Introduction to Communication (CMTC 100):
The study of human communication with emphasis on how we communicate, the factors that influence the success of our communication interactions, and the areas in which communication take place. This course will also focus on an understanding of the self in communication interactions as well as exploring issues of perception and culture. Group discussion will focus on education topics. As part of this course, students are required to observe 20 hours in an elementary or high school classroom and submit a journal of those observations.
Introduction to Earth Science (ESCI 121):
Basic concepts of geology, meteorology, oceanography, and the solar system. Discussion of topics of current interest in the earth sciences. Laboratory involves the study of minerals, rocks, maps and weather instruments. Lecture 2 hours, lab 2 hours. Professor will also engage students in looking at assignments from the educator’s perspective.
Introduction to Theatre (CMTT 130):
Survey of the components of theatrical experience and the function of the various contributors to theatrical production. Attendance at selected theatrical productions is required. This course will also examine the use of theatre games in teaching and explore the different roles necessary for producing a play. The final project in this course is linked to concepts studied in Introduction to Communication.
Philosophical and Historical Foundations of Public Education (EDFN 305):
The exploration of differing views of the aims of public education in America. The study of the historic settings in which the system developed. Identification of major social and cultural problems in relation to their historic antecedents. The study of various philosophic schools of thought and their impact on educational theory and practice, past and present.

------------------------------------------------

» **WRITTEN EXERCISE 1**
Edit the records from their first line through the line containing "20: (890, 324)", replacing "top-left" with "upper-left" and keeping all else the same.
» **WRITTEN EXERCISE 2**
Continue the course descriptions, picking up after their last sentence.

Collected data entries
------------------------------------------------

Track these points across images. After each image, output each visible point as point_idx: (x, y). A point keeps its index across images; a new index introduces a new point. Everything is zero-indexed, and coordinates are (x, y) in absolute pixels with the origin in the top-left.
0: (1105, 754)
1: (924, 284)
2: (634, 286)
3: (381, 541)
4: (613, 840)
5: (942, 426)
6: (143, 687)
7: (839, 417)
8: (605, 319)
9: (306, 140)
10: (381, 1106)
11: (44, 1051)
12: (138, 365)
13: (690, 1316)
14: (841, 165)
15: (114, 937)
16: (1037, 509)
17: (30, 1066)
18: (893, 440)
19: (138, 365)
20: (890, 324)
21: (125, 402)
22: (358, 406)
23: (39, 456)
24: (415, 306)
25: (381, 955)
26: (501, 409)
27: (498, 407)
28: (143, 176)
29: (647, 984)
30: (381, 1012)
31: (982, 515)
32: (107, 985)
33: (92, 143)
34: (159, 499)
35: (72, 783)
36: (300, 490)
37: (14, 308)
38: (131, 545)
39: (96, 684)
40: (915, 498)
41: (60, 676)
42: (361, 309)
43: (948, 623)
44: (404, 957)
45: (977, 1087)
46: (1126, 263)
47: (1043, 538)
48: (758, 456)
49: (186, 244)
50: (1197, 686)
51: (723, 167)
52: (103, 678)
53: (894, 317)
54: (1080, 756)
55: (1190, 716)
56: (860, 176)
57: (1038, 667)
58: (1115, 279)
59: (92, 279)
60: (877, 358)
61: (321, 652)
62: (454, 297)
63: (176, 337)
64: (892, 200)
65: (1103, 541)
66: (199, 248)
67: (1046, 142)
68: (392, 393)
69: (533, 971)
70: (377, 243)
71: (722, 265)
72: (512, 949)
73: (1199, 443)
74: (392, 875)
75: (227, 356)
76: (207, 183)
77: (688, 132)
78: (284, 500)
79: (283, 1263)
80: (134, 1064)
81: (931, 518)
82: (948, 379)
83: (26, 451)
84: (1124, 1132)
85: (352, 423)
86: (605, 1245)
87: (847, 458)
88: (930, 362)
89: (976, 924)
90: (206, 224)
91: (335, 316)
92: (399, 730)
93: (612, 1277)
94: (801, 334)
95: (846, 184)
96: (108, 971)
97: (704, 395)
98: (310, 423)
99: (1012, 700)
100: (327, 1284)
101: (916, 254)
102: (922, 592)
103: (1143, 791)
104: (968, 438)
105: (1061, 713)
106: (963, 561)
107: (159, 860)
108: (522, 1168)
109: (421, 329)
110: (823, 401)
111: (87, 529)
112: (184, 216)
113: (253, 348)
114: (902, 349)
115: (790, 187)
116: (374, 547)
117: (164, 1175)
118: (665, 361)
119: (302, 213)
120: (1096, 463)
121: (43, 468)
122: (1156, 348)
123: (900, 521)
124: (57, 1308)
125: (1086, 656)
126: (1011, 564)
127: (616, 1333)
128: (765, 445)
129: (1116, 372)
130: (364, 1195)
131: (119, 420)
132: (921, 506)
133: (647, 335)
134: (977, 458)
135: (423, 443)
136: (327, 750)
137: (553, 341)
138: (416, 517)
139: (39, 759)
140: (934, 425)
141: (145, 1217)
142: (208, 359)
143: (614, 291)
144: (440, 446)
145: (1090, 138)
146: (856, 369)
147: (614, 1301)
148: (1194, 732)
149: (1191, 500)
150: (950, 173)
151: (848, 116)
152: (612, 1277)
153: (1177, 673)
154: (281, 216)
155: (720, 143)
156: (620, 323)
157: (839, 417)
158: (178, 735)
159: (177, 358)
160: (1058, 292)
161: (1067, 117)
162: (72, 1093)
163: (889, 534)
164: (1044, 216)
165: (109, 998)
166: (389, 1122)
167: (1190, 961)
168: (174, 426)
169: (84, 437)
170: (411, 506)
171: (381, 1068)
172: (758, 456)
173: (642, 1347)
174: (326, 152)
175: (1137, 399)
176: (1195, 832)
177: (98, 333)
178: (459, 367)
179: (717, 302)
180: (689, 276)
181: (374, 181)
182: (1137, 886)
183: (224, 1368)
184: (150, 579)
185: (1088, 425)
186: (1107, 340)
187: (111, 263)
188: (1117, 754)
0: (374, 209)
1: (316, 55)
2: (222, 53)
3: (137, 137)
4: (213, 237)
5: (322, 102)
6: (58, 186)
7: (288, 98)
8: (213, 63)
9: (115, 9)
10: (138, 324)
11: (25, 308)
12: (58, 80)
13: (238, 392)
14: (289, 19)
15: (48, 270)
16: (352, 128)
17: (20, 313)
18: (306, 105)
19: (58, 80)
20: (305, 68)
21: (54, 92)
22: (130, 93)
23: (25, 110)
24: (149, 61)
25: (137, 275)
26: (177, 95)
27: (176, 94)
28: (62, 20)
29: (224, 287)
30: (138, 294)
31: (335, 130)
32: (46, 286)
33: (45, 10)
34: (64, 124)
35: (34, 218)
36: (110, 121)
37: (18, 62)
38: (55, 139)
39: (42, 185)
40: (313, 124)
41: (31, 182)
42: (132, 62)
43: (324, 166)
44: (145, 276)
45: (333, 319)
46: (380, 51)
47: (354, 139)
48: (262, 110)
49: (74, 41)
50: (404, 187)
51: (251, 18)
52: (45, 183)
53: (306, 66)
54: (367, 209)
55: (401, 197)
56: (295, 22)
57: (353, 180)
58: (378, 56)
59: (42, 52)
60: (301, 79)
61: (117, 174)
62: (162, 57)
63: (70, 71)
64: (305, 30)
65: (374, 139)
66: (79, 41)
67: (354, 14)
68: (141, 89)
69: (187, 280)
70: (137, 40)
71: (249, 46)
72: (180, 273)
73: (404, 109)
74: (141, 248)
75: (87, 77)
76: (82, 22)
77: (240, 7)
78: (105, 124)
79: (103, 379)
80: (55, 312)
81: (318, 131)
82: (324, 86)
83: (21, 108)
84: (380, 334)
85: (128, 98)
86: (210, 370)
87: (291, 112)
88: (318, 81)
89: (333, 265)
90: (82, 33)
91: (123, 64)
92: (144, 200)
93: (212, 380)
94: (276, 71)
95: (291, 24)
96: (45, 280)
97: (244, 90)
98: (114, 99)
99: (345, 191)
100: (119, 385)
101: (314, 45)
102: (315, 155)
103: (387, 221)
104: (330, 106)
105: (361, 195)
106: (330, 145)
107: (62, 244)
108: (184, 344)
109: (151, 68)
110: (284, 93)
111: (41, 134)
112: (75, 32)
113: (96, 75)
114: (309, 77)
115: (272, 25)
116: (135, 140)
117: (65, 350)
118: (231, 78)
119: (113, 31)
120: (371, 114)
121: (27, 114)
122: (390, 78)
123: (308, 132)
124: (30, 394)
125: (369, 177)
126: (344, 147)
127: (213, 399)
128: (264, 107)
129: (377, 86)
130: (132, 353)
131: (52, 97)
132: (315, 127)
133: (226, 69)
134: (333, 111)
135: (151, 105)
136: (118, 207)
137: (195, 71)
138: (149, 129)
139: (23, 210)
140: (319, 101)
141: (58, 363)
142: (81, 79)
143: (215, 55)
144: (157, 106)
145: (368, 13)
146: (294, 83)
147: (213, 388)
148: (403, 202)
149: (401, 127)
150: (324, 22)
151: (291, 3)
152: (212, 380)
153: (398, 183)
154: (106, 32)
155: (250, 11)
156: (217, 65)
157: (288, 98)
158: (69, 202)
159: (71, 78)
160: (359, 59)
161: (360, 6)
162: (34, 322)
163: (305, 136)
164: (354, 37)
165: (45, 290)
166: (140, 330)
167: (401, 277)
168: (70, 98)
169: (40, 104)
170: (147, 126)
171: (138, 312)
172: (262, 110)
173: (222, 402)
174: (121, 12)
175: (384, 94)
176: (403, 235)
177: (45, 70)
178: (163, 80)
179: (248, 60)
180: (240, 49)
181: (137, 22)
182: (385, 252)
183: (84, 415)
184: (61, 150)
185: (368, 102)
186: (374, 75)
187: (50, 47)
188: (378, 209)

------------------------------------------------

» **WRITTEN RESPONSE 1**
Track these points across images. After each image, output each visible point as point_idx: (x, y). A point keeps its index across images; a new index introduces a new point. Everything is zero-indexed, and coordinates are (x, y) in absolute pixels with the origin in the upper-left.
0: (1105, 754)
1: (924, 284)
2: (634, 286)
3: (381, 541)
4: (613, 840)
5: (942, 426)
6: (143, 687)
7: (839, 417)
8: (605, 319)
9: (306, 140)
10: (381, 1106)
11: (44, 1051)
12: (138, 365)
13: (690, 1316)
14: (841, 165)
15: (114, 937)
16: (1037, 509)
17: (30, 1066)
18: (893, 440)
19: (138, 365)
20: (890, 324)

» **WRITTEN RESPONSE 2**
Public Speaking (CMTC 101):
The development of skills common to all forms of oral communication with emphasis on public speaking. Students will study organization, delivery, sources of materials and language usage. Competent and innovative technology use will also be a topic. Students will be asked to engage in discussions around challenges to the future of our educational system and their role as teachers within it.
Schools and Society (SOC 104):
Focus on issues concerning U.S. education today from a sociological perspective. Some fieldwork may be required as a part of this course.
Writing I (ENGL 101):
Specialized instruction and practice in beginning writing. Work in usage, grammar, style, paragraphs, and short essays. Designated professor will also consider education topics in discussions ad coursework.
Writing II (ENGL 102):
Continuation of practice in composition with emphasis on a variety of forms of writing and long essays, culminating in the annotated research paper.